If $abc=1$, does $(a^2+b^2+c^2)^2 \geq a+b+c$ ?
I wonder if this question (if $abc=1$, then $a^2+b^2+c^2\ge a+b+c$) helps?
I wondered if AM-GM could help, but the extra square keeps bothering me while solving it.

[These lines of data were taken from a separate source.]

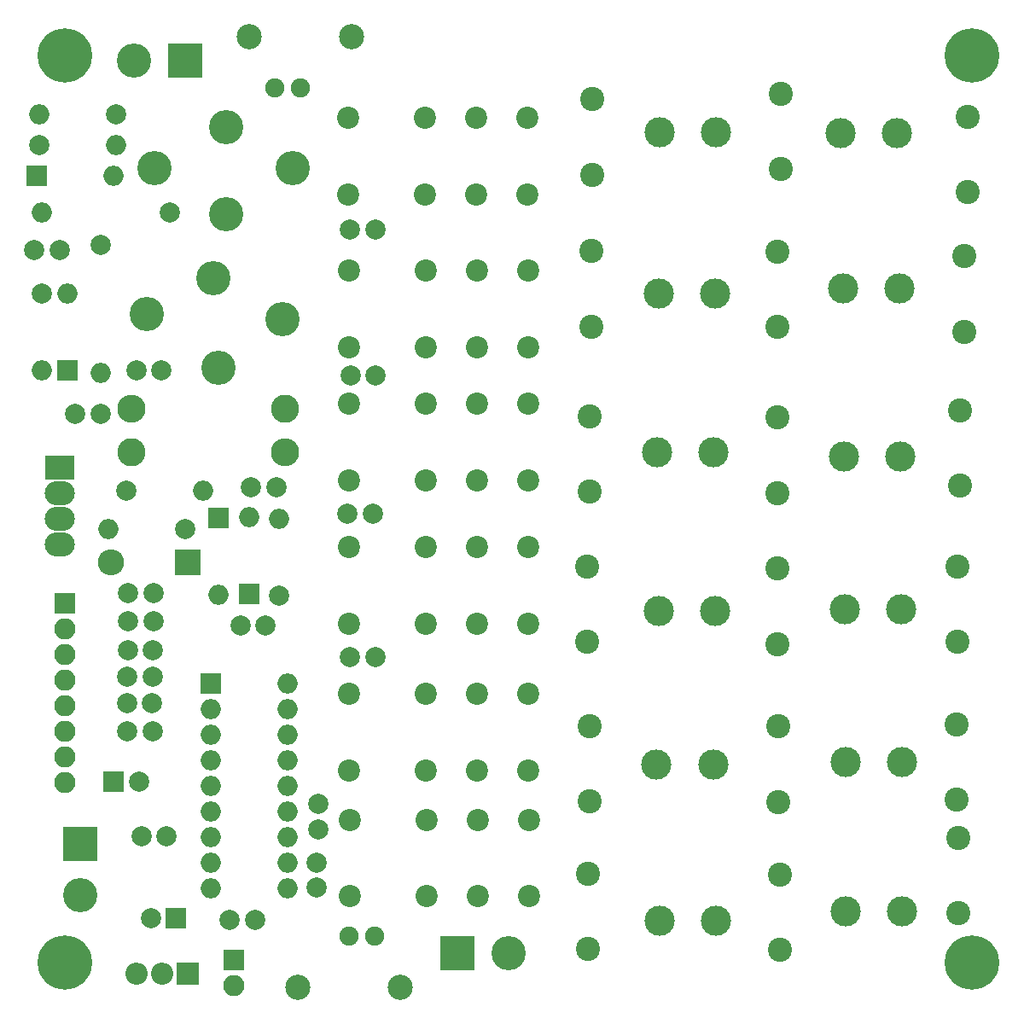
<source format=gbr>
G04 #@! TF.FileFunction,Soldermask,Bot*
%FSLAX46Y46*%
G04 Gerber Fmt 4.6, Leading zero omitted, Abs format (unit mm)*
G04 Created by KiCad (PCBNEW 4.0.7) date 11/12/19 23:32:46*
%MOMM*%
%LPD*%
G01*
G04 APERTURE LIST*
%ADD10C,0.100000*%
%ADD11C,2.800000*%
%ADD12O,2.800000X2.800000*%
%ADD13R,2.000000X2.000000*%
%ADD14C,2.000000*%
%ADD15C,3.000000*%
%ADD16C,1.900000*%
%ADD17C,2.500000*%
%ADD18R,3.400000X3.400000*%
%ADD19C,3.400000*%
%ADD20C,5.400000*%
%ADD21C,2.400000*%
%ADD22C,2.200000*%
%ADD23R,2.100000X2.100000*%
%ADD24O,2.100000X2.100000*%
%ADD25R,2.200000X2.200000*%
%ADD26O,2.200000X2.200000*%
%ADD27O,2.000000X2.000000*%
%ADD28R,2.600000X2.600000*%
%ADD29O,2.600000X2.600000*%
%ADD30R,3.000000X2.400000*%
%ADD31O,3.000000X2.400000*%
G04 APERTURE END LIST*
D10*
D11*
X66802000Y-80010000D03*
D12*
X51562000Y-80010000D03*
D13*
X49789080Y-117012720D03*
D14*
X52289080Y-117012720D03*
D15*
X122148600Y-68122800D03*
X127748600Y-68122800D03*
X103670100Y-115366800D03*
X109270100Y-115366800D03*
D16*
X68326000Y-48194000D03*
X65786000Y-48194000D03*
D17*
X63246000Y-43114000D03*
X73406000Y-43114000D03*
D18*
X56896000Y-45466000D03*
D19*
X51816000Y-45466000D03*
D16*
X73190100Y-132323800D03*
X75730100Y-132323800D03*
D17*
X78270100Y-137403800D03*
X68110100Y-137403800D03*
D18*
X83921600Y-134035800D03*
D19*
X89001600Y-134035800D03*
D20*
X45000000Y-135000000D03*
X135000000Y-135000000D03*
X135000000Y-45000000D03*
X45000000Y-45000000D03*
D15*
X103860600Y-100126800D03*
X109460600Y-100126800D03*
X103936800Y-130860800D03*
X109536800Y-130860800D03*
X121894600Y-52692300D03*
X127494600Y-52692300D03*
X122250200Y-84734400D03*
X127850200Y-84734400D03*
X122377200Y-99923600D03*
X127977200Y-99923600D03*
X122453400Y-115062000D03*
X128053400Y-115062000D03*
X122428000Y-129921000D03*
X128028000Y-129921000D03*
D21*
X97320100Y-49326800D03*
X97320100Y-56826800D03*
X97193100Y-64376300D03*
X97193100Y-71876300D03*
X97066100Y-80759300D03*
X97066100Y-88259300D03*
X96812100Y-95681800D03*
X96812100Y-103181800D03*
X97066100Y-111493300D03*
X97066100Y-118993300D03*
X96875600Y-126161800D03*
X96875600Y-133661800D03*
X115989100Y-56248300D03*
X115989100Y-48748300D03*
X115671600Y-71932800D03*
X115671600Y-64432800D03*
X115671600Y-88379300D03*
X115671600Y-80879300D03*
X115671600Y-103365300D03*
X115671600Y-95865300D03*
X115735100Y-119049800D03*
X115735100Y-111549800D03*
X115951000Y-133731000D03*
X115951000Y-126231000D03*
X134531100Y-51041300D03*
X134531100Y-58541300D03*
X134162800Y-64897000D03*
X134162800Y-72397000D03*
X133807200Y-80187800D03*
X133807200Y-87687800D03*
X133502400Y-95681800D03*
X133502400Y-103181800D03*
X133477000Y-111328200D03*
X133477000Y-118828200D03*
X133616700Y-122593100D03*
X133616700Y-130093100D03*
D15*
X103987600Y-52565300D03*
X109587600Y-52565300D03*
X103860600Y-68567300D03*
X109460600Y-68567300D03*
X103733600Y-84315300D03*
X109333600Y-84315300D03*
D22*
X80716100Y-51140200D03*
X90876100Y-51140200D03*
X85796100Y-51140200D03*
X85796100Y-58740200D03*
X80716100Y-58740200D03*
X90876100Y-58740200D03*
X73096100Y-51140200D03*
X73096100Y-58740200D03*
X80779600Y-66354800D03*
X90939600Y-66354800D03*
X85859600Y-66354800D03*
X85859600Y-73954800D03*
X80779600Y-73954800D03*
X90939600Y-73954800D03*
X73159600Y-66354800D03*
X73159600Y-73954800D03*
X80779600Y-79562800D03*
X90939600Y-79562800D03*
X85859600Y-79562800D03*
X85859600Y-87162800D03*
X80779600Y-87162800D03*
X90939600Y-87162800D03*
X73159600Y-79562800D03*
X73159600Y-87162800D03*
X80779600Y-93786800D03*
X90939600Y-93786800D03*
X85859600Y-93786800D03*
X85859600Y-101386800D03*
X80779600Y-101386800D03*
X90939600Y-101386800D03*
X73159600Y-93786800D03*
X73159600Y-101386800D03*
X80789760Y-108295280D03*
X90949760Y-108295280D03*
X85869760Y-108295280D03*
X85869760Y-115895280D03*
X80789760Y-115895280D03*
X90949760Y-115895280D03*
X73169760Y-108295280D03*
X73169760Y-115895280D03*
X80845640Y-120812400D03*
X91005640Y-120812400D03*
X85925640Y-120812400D03*
X85925640Y-128412400D03*
X80845640Y-128412400D03*
X91005640Y-128412400D03*
X73225640Y-120812400D03*
X73225640Y-128412400D03*
D13*
X55981600Y-130606800D03*
D14*
X53481600Y-130606800D03*
D18*
X46520100Y-123177300D03*
D19*
X46520100Y-128257300D03*
D23*
X61760100Y-134721600D03*
D24*
X61760100Y-137261600D03*
D25*
X57124600Y-136067800D03*
D26*
X54584600Y-136067800D03*
X52044600Y-136067800D03*
D13*
X59474100Y-107302300D03*
D27*
X67094100Y-127622300D03*
X59474100Y-109842300D03*
X67094100Y-125082300D03*
X59474100Y-112382300D03*
X67094100Y-122542300D03*
X59474100Y-114922300D03*
X67094100Y-120002300D03*
X59474100Y-117462300D03*
X67094100Y-117462300D03*
X59474100Y-120002300D03*
X67094100Y-114922300D03*
X59474100Y-122542300D03*
X67094100Y-112382300D03*
X59474100Y-125082300D03*
X67094100Y-109842300D03*
X59474100Y-127622300D03*
X67094100Y-107302300D03*
D14*
X63817500Y-130759200D03*
X61317500Y-130759200D03*
X73253600Y-62280800D03*
X75753600Y-62280800D03*
X73317100Y-76695300D03*
X75817100Y-76695300D03*
X70078600Y-119240300D03*
X70078600Y-121740300D03*
X69951600Y-127558800D03*
X69951600Y-125058800D03*
X72999600Y-90474800D03*
X75499600Y-90474800D03*
X73253600Y-104698800D03*
X75753600Y-104698800D03*
X52070000Y-76200000D03*
X54570000Y-76200000D03*
X63431600Y-87800800D03*
X65931600Y-87800800D03*
X64881600Y-101550800D03*
X62381600Y-101550800D03*
D13*
X63231600Y-98400800D03*
D27*
X63231600Y-90780800D03*
D13*
X60181600Y-90850800D03*
D27*
X60181600Y-98470800D03*
D23*
X44958000Y-99314000D03*
D24*
X44958000Y-101854000D03*
X44958000Y-104394000D03*
X44958000Y-106934000D03*
X44958000Y-109474000D03*
X44958000Y-112014000D03*
X44958000Y-114554000D03*
X44958000Y-117094000D03*
D11*
X51562000Y-84328000D03*
D12*
X66802000Y-84328000D03*
D28*
X57150000Y-95250000D03*
D29*
X49530000Y-95250000D03*
D14*
X66231600Y-98600800D03*
D27*
X66231600Y-90980800D03*
D14*
X56896000Y-91948000D03*
D27*
X49276000Y-91948000D03*
D14*
X51257200Y-98298000D03*
X53757200Y-98298000D03*
X51257200Y-101092000D03*
X53757200Y-101092000D03*
X51206400Y-103987600D03*
X53706400Y-103987600D03*
X51155600Y-106578400D03*
X53655600Y-106578400D03*
X51104800Y-109270800D03*
X53604800Y-109270800D03*
X51155600Y-112014000D03*
X53655600Y-112014000D03*
X52578000Y-122478800D03*
X55078000Y-122478800D03*
X48514000Y-80518000D03*
X46014000Y-80518000D03*
X44450000Y-64262000D03*
X41950000Y-64262000D03*
D13*
X45212000Y-76200000D03*
D27*
X45212000Y-68580000D03*
D13*
X42164000Y-56896000D03*
D27*
X49784000Y-56896000D03*
D30*
X44450000Y-85852000D03*
D31*
X44450000Y-88392000D03*
X44450000Y-90932000D03*
X44450000Y-93472000D03*
D14*
X42672000Y-68580000D03*
D27*
X42672000Y-76200000D03*
D14*
X51054000Y-88138000D03*
D27*
X58674000Y-88138000D03*
D14*
X48514000Y-63754000D03*
D27*
X48514000Y-76454000D03*
D14*
X55375000Y-60550000D03*
D27*
X42675000Y-60550000D03*
D14*
X42418000Y-53848000D03*
D27*
X50038000Y-53848000D03*
D14*
X50038000Y-50800000D03*
D27*
X42418000Y-50800000D03*
D19*
X53848000Y-56134000D03*
X66548000Y-71120000D03*
X60960000Y-52070000D03*
X60960000Y-60706000D03*
X59690000Y-67056000D03*
X60198000Y-75946000D03*
X67564000Y-56134000D03*
X53086000Y-70612000D03*
M02*

</source>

Another thought: If $(a^2+b^2+c^2)^2 \geq 1$, then this statement will be true. But how can I prove it?
On
Hint: use Lagrange multipliers method with $$f(a,b,c)=(a^2+b^2+c^2)^2+a+b+c\\g(a,b,c)=abc=1\\\nabla f=\lambda\nabla g$$
On
I'll suppose $a$, $b$, $c>0$ as that always seems to be assumed in these sorts of problems. Then your inequality is equivalent to $$(a^2+b^2+c^2)^2\ge abc(a+b+c)=a^2bc+b^2ac+c^2ab.$$
As $bc\le\frac12(b^2+c^2)$ etc. we get $$a^2bc+b^2ac+c^2ab\le a^2b^2+a^2c^2+b^2c^2$$ and that is clearly less than $(a^2+b^2+c^2)^2$.
We can do better: $$\frac{a^4+b^4}2+2a^2b^2\ge3a^2b^2$$ etc. Therefore $$a^2bc+b^2ac+c^2ab\le a^2b^2+a^2c^2+b^2c^2 \le\frac13(a^2+b^2+c^2)^2.$$
On
By Rearrangement inequality we have that
$$(a^2+b^2+c^2)^2\ge a^4+b^4+c^4\ge a^2bc+b^2ac+c^2ab=abc(a+b+c)=a+b+c$$
Yes, that question helps a lot! Note that by AM-GM inequality $a^2+b^2+c^2\ge 3(a^2b^2c^2)^{1/3}=3$. Since $x^2\geq x$ for all $x\geq 1$, it follows that $$(a^2+b^2+c^2)^2\geq a^2+b^2+c^2\geq a+b+c.$$